Robbers broke into TV host Mark Morrone’s Parrots of the World pet store and stole $58,000 worth of parrots, including African Greys, Cockatoos, and a Toucan:
Brazen, cage-toting burglars smashed through the rear window of a Rockville Centre pet store early yesterday and made off with 45 exotic birds, worth a total of $58,000, police and the store’s owner said yesterday.
Marc Morrone, the “pet-keeper” for “The Martha Stewart Show,” who has owned Parrots of the World on Sunrise Highway since 1978, told the Daily News the early morning heist was not the work of bird-brained thieves. […]
The bandits stole 20 African Grey parrots, 20 Blue-Faced Amazon parrots, 4 Sulphur-crested Cockatoos and one toucan. The birds retail for $1,200 each.
“This is a terrible tragedy,” Morrone said. “They hurt me emotionally.

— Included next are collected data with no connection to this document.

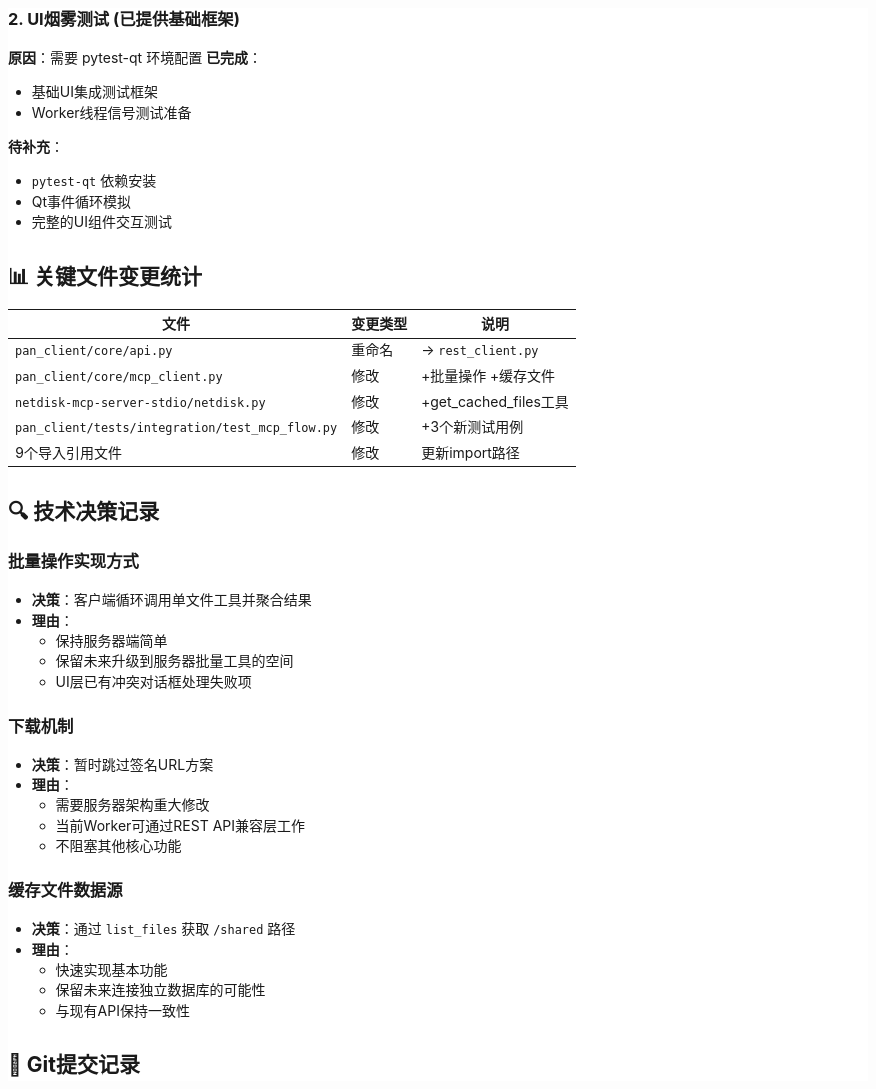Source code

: ### 2. UI烟雾测试 (已提供基础框架)
**原因**：需要 pytest-qt 环境配置
**已完成**：
- 基础UI集成测试框架
- Worker线程信号测试准备

**待补充**：
- `pytest-qt` 依赖安装
- Qt事件循环模拟
- 完整的UI组件交互测试

## 📊 关键文件变更统计

| 文件 | 变更类型 | 说明 |
|------|---------|------|
| `pan_client/core/api.py` | 重命名 | → `rest_client.py` |
| `pan_client/core/mcp_client.py` | 修改 | +批量操作 +缓存文件 |
| `netdisk-mcp-server-stdio/netdisk.py` | 修改 | +get_cached_files工具 |
| `pan_client/tests/integration/test_mcp_flow.py` | 修改 | +3个新测试用例 |
| 9个导入引用文件 | 修改 | 更新import路径 |

## 🔍 技术决策记录

### 批量操作实现方式
- **决策**：客户端循环调用单文件工具并聚合结果
- **理由**：
  - 保持服务器端简单
  - 保留未来升级到服务器批量工具的空间
  - UI层已有冲突对话框处理失败项

### 下载机制
- **决策**：暂时跳过签名URL方案
- **理由**：
  - 需要服务器架构重大修改
  - 当前Worker可通过REST API兼容层工作
  - 不阻塞其他核心功能

### 缓存文件数据源
- **决策**：通过 `list_files` 获取 `/shared` 路径
- **理由**：
  - 快速实现基本功能
  - 保留未来连接独立数据库的可能性
  - 与现有API保持一致性

## 📝 Git提交记录
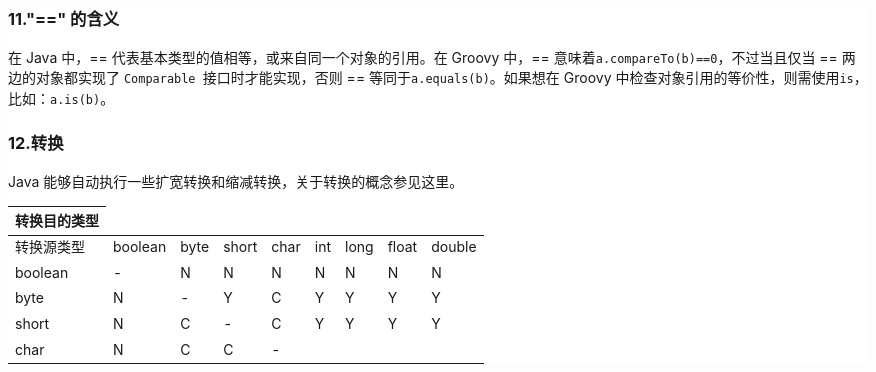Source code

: ### 11."==" 的含义
在 Java 中，== 代表基本类型的值相等，或来自同一个对象的引用。在 Groovy 中，== 意味着`a.compareTo(b)==0`，不过当且仅当 == 两边的对象都实现了 `Comparable `接口时才能实现，否则 == 等同于`a.equals(b)`。如果想在 Groovy 中检查对象引用的等价性，则需使用` is `，比如：`a.is(b)`。

### 12.转换
Java 能够自动执行一些扩宽转换和缩减转换，关于转换的概念参见这里。
<table>
    <thead>
        <tr>
            <th>转换目的类型</th>
        </tr>
    </thead>
    <tbody>
        <tr>
            <td>转换源类型</td>
            <td>boolean</td>
            <td>byte</td>
            <td>short</td>
            <td>char</td>
            <td>int</td>
            <td>long</td>
            <td>float</td>
            <td>double</td>
        </tr>
        <tr>
        <td>boolean</td>
            <td>-</td>
            <td>N</td>
            <td>N</td>
            <td>N</td>
            <td>N</td>
            <td>N</td>
            <td>N</td>
            <td>N</td>
        </tr>
        <tr>
        <td>byte</td>
            <td>N</td>
            <td>-</td>
            <td>Y</td>
            <td>C</td>
            <td>Y</td>
            <td>Y</td>
            <td>Y</td>
            <td>Y</td>
        </tr>
        <tr>
        <td>short</td>
            <td>N</td>
            <td>C</td>
            <td>-</td>
            <td>C</td>
            <td>Y</td>
            <td>Y</td>
            <td>Y</td>
            <td>Y</td>
        </tr>
        <tr>
        <td>char</td>
            <td>N</td>
            <td>C</td>
            <td>C</td>
            <td>-</td>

It’s a personal violation.”
More than his financial loss, Morrone said, he’s worried about the safety of his birds.
Mark Morrone has done so much for animal welfare and education and its such a shame that he was targeted like this.

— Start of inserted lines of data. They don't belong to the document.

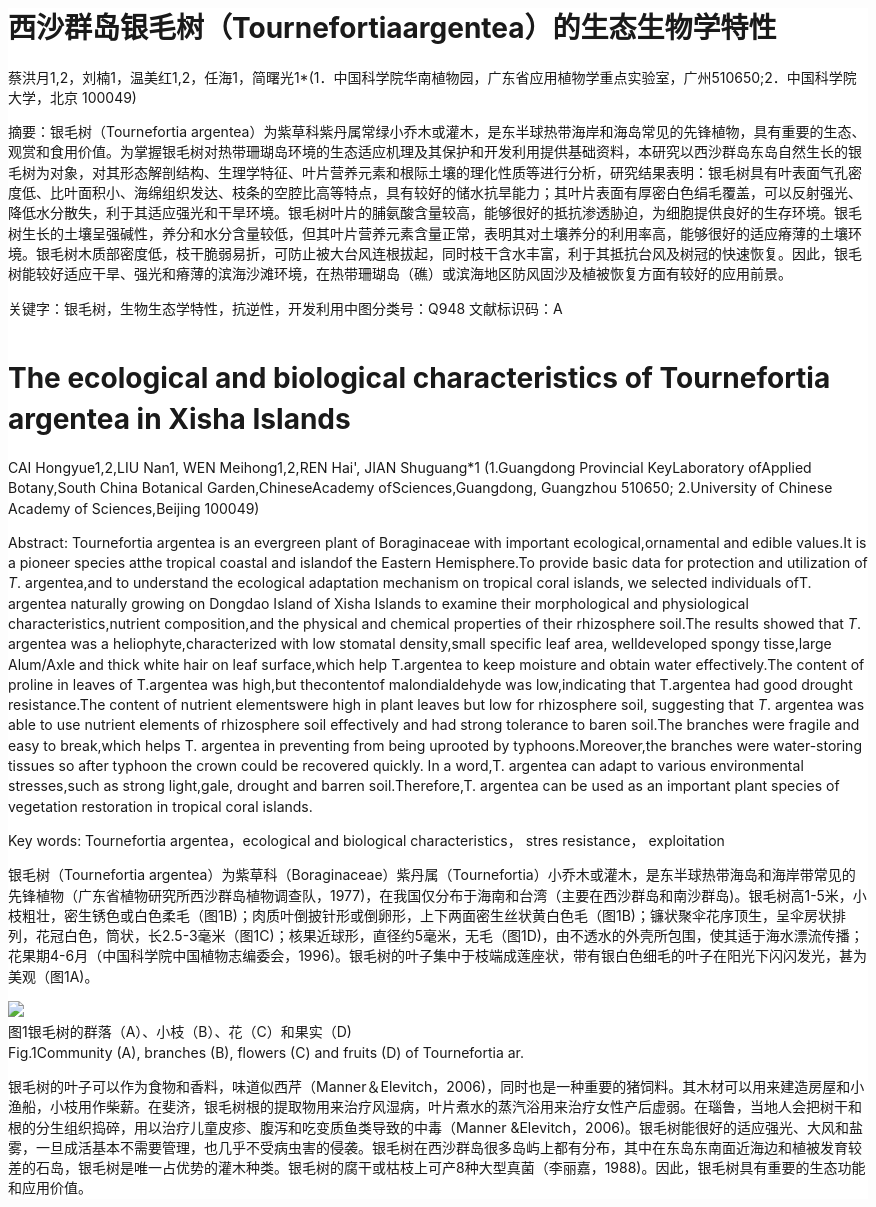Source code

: # 西沙群岛银毛树（Tournefortiaargentea）的生态生物学特性

蔡洪月1,2，刘楠1，温美红1,2，任海1，简曙光1\*(1．中国科学院华南植物园，广东省应用植物学重点实验室，广州510650;2．中国科学院大学，北京 100049)

摘要：银毛树（Tournefortia argentea）为紫草科紫丹属常绿小乔木或灌木，是东半球热带海岸和海岛常见的先锋植物，具有重要的生态、观赏和食用价值。为掌握银毛树对热带珊瑚岛环境的生态适应机理及其保护和开发利用提供基础资料，本研究以西沙群岛东岛自然生长的银毛树为对象，对其形态解剖结构、生理学特征、叶片营养元素和根际土壤的理化性质等进行分析，研究结果表明：银毛树具有叶表面气孔密度低、比叶面积小、海绵组织发达、枝条的空腔比高等特点，具有较好的储水抗旱能力；其叶片表面有厚密白色绢毛覆盖，可以反射强光、降低水分散失，利于其适应强光和干旱环境。银毛树叶片的脯氨酸含量较高，能够很好的抵抗渗透胁迫，为细胞提供良好的生存环境。银毛树生长的土壤呈强碱性，养分和水分含量较低，但其叶片营养元素含量正常，表明其对土壤养分的利用率高，能够很好的适应瘠薄的土壤环境。银毛树木质部密度低，枝干脆弱易折，可防止被大台风连根拔起，同时枝干含水丰富，利于其抵抗台风及树冠的快速恢复。因此，银毛树能较好适应干旱、强光和瘠薄的滨海沙滩环境，在热带珊瑚岛（礁）或滨海地区防风固沙及植被恢复方面有较好的应用前景。

关键字：银毛树，生物生态学特性，抗逆性，开发利用中图分类号：Q948 文献标识码：A

# The ecological and biological characteristics of Tournefortia argentea in Xisha Islands

CAI Hongyue1,2,LIU Nan1, WEN Meihong1,2,REN Hai', JIAN Shuguang\*1 (1.Guangdong Provincial KeyLaboratory ofApplied Botany,South China Botanical Garden,ChineseAcademy ofSciences,Guangdong, Guangzhou 510650; 2.University of Chinese Academy of Sciences,Beijing 100049)

Abstract: Tournefortia argentea is an evergreen plant of Boraginaceae with important ecological,ornamental and edible values.It is a pioneer species atthe tropical coastal and islandof the Eastern Hemisphere.To provide basic data for protection and utilization of $T .$ argentea,and to understand the ecological adaptation mechanism on tropical coral islands, we selected individuals ofT. argentea naturally growing on Dongdao Island of Xisha Islands to examine their morphological and physiological characteristics,nutrient composition,and the physical and chemical properties of their rhizosphere soil.The results showed that $T .$ argentea was a heliophyte,characterized with low stomatal density,small specific leaf area, welldeveloped spongy tisse,large Alum/Axle and thick white hair on leaf surface,which help T.argentea to keep moisture and obtain water effectively.The content of proline in leaves of T.argentea was high,but thecontentof malondialdehyde was low,indicating that T.argentea had good drought resistance.The content of nutrient elementswere high in plant leaves but low for rhizosphere soil, suggesting that $T .$ argentea was able to use nutrient elements of rhizosphere soil effectively and had strong tolerance to baren soil.The branches were fragile and easy to break,which helps T. argentea in preventing from being uprooted by typhoons.Moreover,the branches were water-storing tissues so after typhoon the crown could be recovered quickly. In a word,T. argentea can adapt to various environmental stresses,such as strong light,gale, drought and barren soil.Therefore,T. argentea can be used as an important plant species of vegetation restoration in tropical coral islands.

Key words: Tournefortia argentea，ecological and biological characteristics， stres resistance， exploitation

银毛树（Tournefortia argentea）为紫草科（Boraginaceae）紫丹属（Tournefortia）小乔木或灌木，是东半球热带海岛和海岸带常见的先锋植物（广东省植物研究所西沙群岛植物调查队，1977)，在我国仅分布于海南和台湾（主要在西沙群岛和南沙群岛)。银毛树高1-5米，小枝粗壮，密生锈色或白色柔毛（图1B)；肉质叶倒披针形或倒卵形，上下两面密生丝状黄白色毛（图1B)；镰状聚伞花序顶生，呈伞房状排列，花冠白色，筒状，长2.5-3毫米（图1C)；核果近球形，直径约5毫米，无毛（图1D)，由不透水的外壳所包围，使其适于海水漂流传播；花果期4-6月（中国科学院中国植物志编委会，1996)。银毛树的叶子集中于枝端成莲座状，带有银白色细毛的叶子在阳光下闪闪发光，甚为美观（图1A)。

![](images/e91486afd473cd476acec32c9c9807f7281f67043a9f96234ebdfca23b209c5e.jpg)  
图1银毛树的群落（A）、小枝（B）、花（C）和果实（D)  
Fig.1Community (A), branches (B), flowers (C) and fruits (D) of Tournefortia ar.

银毛树的叶子可以作为食物和香料，味道似西芹（Manner＆Elevitch，2006)，同时也是一种重要的猪饲料。其木材可以用来建造房屋和小渔船，小枝用作柴薪。在斐济，银毛树根的提取物用来治疗风湿病，叶片煮水的蒸汽浴用来治疗女性产后虚弱。在瑙鲁，当地人会把树干和根的分生组织捣碎，用以治疗儿童皮疹、腹泻和吃变质鱼类导致的中毒（Manner &Elevitch，2006)。银毛树能很好的适应强光、大风和盐雾，一旦成活基本不需要管理，也几乎不受病虫害的侵袭。银毛树在西沙群岛很多岛屿上都有分布，其中在东岛东南面近海边和植被发育较差的石岛，银毛树是唯一占优势的灌木种类。银毛树的腐干或枯枝上可产8种大型真菌（李丽嘉，1988)。因此，银毛树具有重要的生态功能和应用价值。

Here’s a video from YouTube to show you what the store’s bird room looks like and how many birds are typically in there at any given time:
Having been to the store and having met Mark, I can tell you that he is one of the nicest and most sincere people I’ve ever met. He certainly didn’t deserve to have the birds he spent so much time socializing and hand-feeding stolen right out from under him.
The last time I was at Parrots of the World, I found Mark in the expansive bird room, his shirt covered in a mixture of poop and baby bird formula, hand-feeding several parrots. After finishing the morning feedings with the help of his staff, he began to personally great each customer who walked into the store, answering question along the way.
I approached him at one point and asked him about the degus he had for sale. He stopped what he was doing behind the sales counter and came over to the cage of degus on a wall that included possums, hedgehogs, and sugar gliders. He reached into the cage, pulled out a degu, and suddenly put one on my shoulder.
Now, I’ve owned degus before — I adopted a pair of them and had them for 2 years before they succumbed to diabetes after being fed a sugar-inclusive diet of hamster food by their original owners. And they would almost always let me handle them.
But the experience I had in Mark’s pet store was different. He and his staff had handled and socialized this degu so well that not only would it let me hold it, but it climbed across my shoulders, up onto my head, and up and down my back several times, and never tried to get away or jump down to the floor. It was amazing.
And if I didn’t have several other pets at home at the time, I would have bought that degu right there on the spot.
Anyway, my point is that a theft of this magnitude couldn’t have happened to a better person and it just is plain wrong that it did.
If you or someone you know has any information about this crime, please call CrimeStoppers at 1-800-244-TIPS. Let’s hope all those birds don’t die in vain as a result of these robbers’ actions.